Francesca ha 45 anni, vive a Reggio Calabria, sorride spesso ma le sue giornate sono tutto fuorché semplici. È affetta da una disabilità motoria che la costringe a muoversi in sedia a rotelle. E ogni suo spostamento si trasforma in una piccola battaglia contro un nemico invisibile: l’inaccessibilità della città.

“Voglio solo poter vivere come tutti gli altri – racconta – camminare per le vie del centro senza chiedere aiuto, entrare in un negozio, fare la fila in un ufficio pubblico senza che mi si guardi come un peso”.

A Reggio Calabria, città che si affaccia sul mare con una bellezza struggente, chi ha una disabilità deve fare i conti con barriere ovunque. I marciapiedi sono spesso rotti, troppo alti o occupati da auto in sosta selvaggia. Le rampe, dove esistono, sono inadeguate o mal progettate.

“Una volta mi sono ritrovata bloccata per mezz’ora davanti a una buca – racconta Francesca – in attesa che qualcuno passasse per aiutarmi a scendere da un marciapiede. In centro, non in periferia. Come posso essere indipendente se nemmeno posso attraversare la strada da sola?”.

Non va meglio quando Francesca prova a fare qualcosa di semplice, come provare un vestito in un negozio o sbrigare pratiche in un ufficio pubblico.

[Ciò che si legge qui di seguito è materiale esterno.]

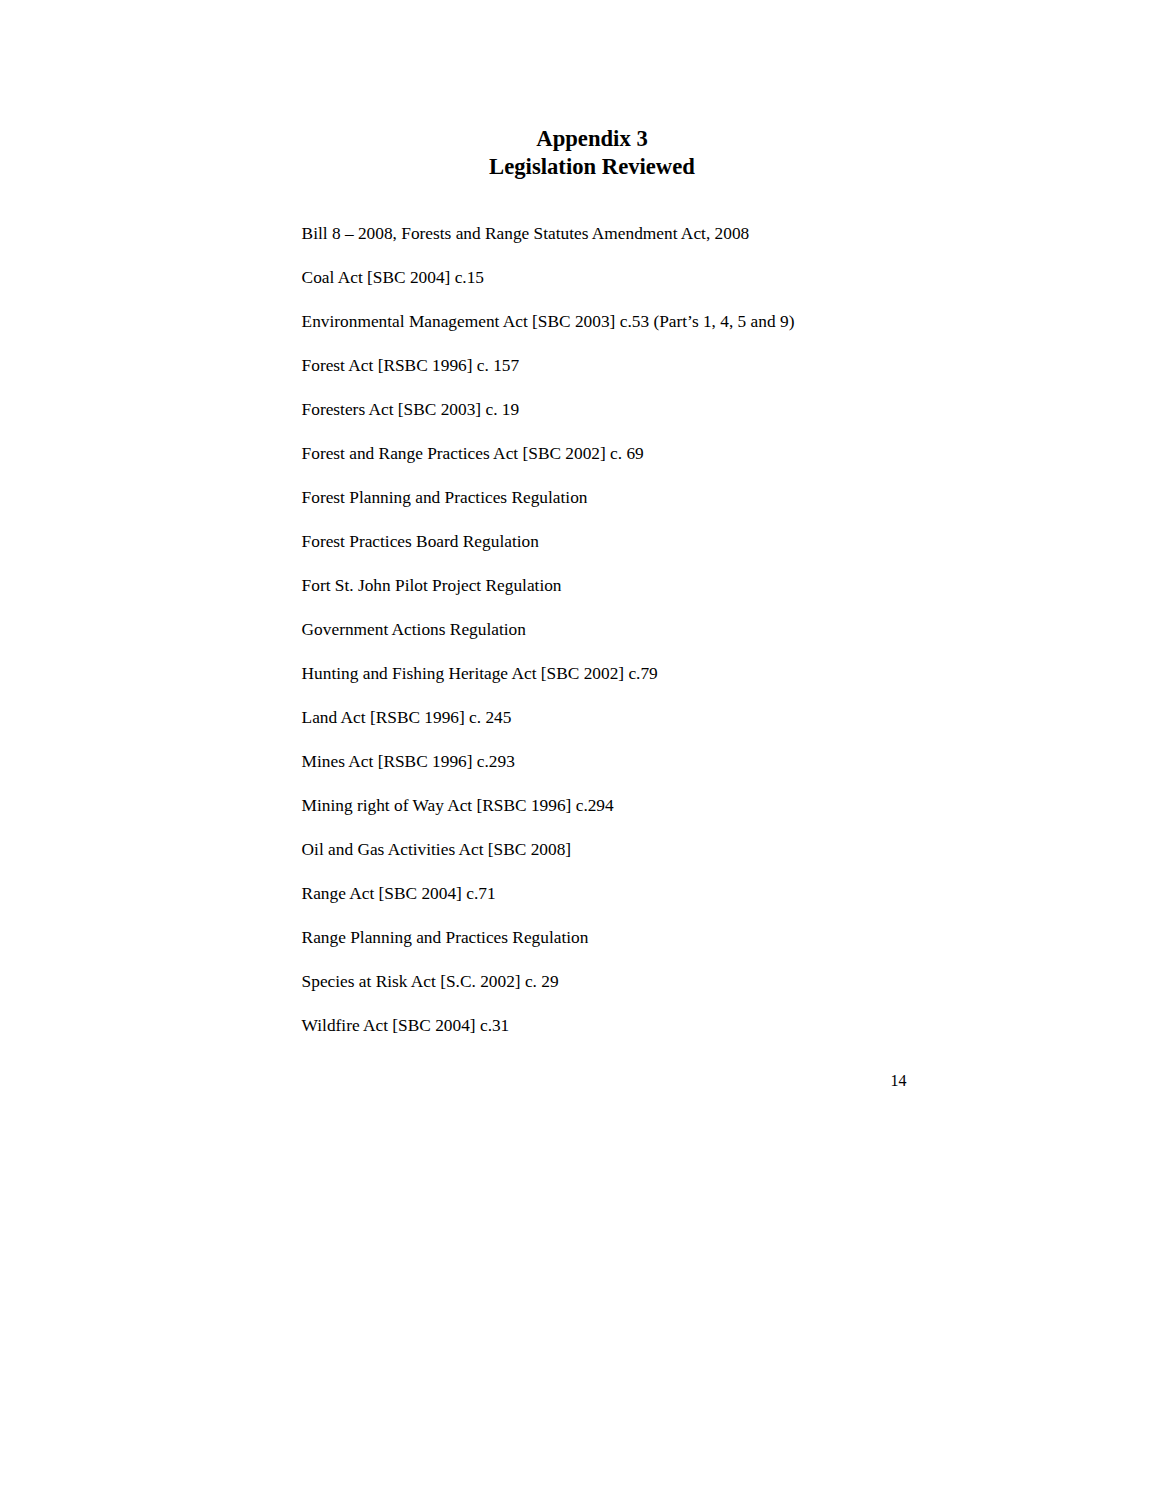Appendix 3Legislation Reviewed
Bill 8 – 2008, Forests and Range Statutes Amendment Act, 2008
Coal Act [SBC 2004] c.15
Environmental Management Act [SBC 2003] c.53 (Part’s 1, 4, 5 and 9)
Forest Act [RSBC 1996] c. 157
Foresters Act [SBC 2003] c. 19
Forest and Range Practices Act [SBC 2002] c. 69
Forest Planning and Practices Regulation
Forest Practices Board Regulation
Fort St. John Pilot Project Regulation
Government Actions Regulation
Hunting and Fishing Heritage Act [SBC 2002] c.79
Land Act [RSBC 1996] c. 245
Mines Act [RSBC 1996] c.293
Mining right of Way Act [RSBC 1996] c.294
Oil and Gas Activities Act [SBC 2008]
Range Act [SBC 2004] c.71
Range Planning and Practices Regulation
Species at Risk Act [S.C. 2002] c. 29
Wildfire Act [SBC 2004] c.31
14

“Molti camerini sono minuscoli, spesso con gradini all’ingresso. Mi è capitato di dovermi cambiare dietro a una tenda, in mezzo al negozio, con mia madre che mi aiutava. Non per mancanza di rispetto, ma per assenza totale di spazi accessibili. Anche negli uffici pubblici – continua – ci sono sportelli troppo alti, ascensori rotti, scale senza alternative”.

Reggio Calabria si racconta come una città mediterranea, accogliente e viva, ma le persone con disabilità vivono ogni giorno la frustrazione dell’esclusione, anche involontaria. Servirebbe poco: pianificazione urbana intelligente, controlli sulle barriere architettoniche, formazione del personale nei negozi, nei bar, nei musei.

“Una città bella è anche una città giusta. E Reggio lo è, ma solo a metà. Ha bisogno di essere ripensata, per includere tutti, non solo quelli che possono camminare. È questo che chiedo, non favori. Solo diritti”.

Eppure, Francesca non se ne andrebbe mai.

“Potrei vivere altrove, dove forse sarebbe tutto più facile. Ma Reggio è casa mia. Amo il mare, le persone, il profumo degli aranceti quando arriva l’autunno. Reggio è mia e io sono sua. Ma voglio una città che sia capace di amarmi davvero, anche nelle mie ruote, nei miei silenzi, nella mia voglia di libertà. Una città che mi accolga, senza costringermi a combatterla ogni giorno”.

La storia di Francesca è la storia di tanti altri. Famiglie che si rimboccano le maniche, genitori che diventano ascensori umani, amici che si improvvisano rampe viventi. Ma tutto questo non dovrebbe essere necessario. Perché vivere una città, muoversi, partecipare alla vita quotidiana non dovrebbe essere un’impresa. Dovrebbe essere un diritto.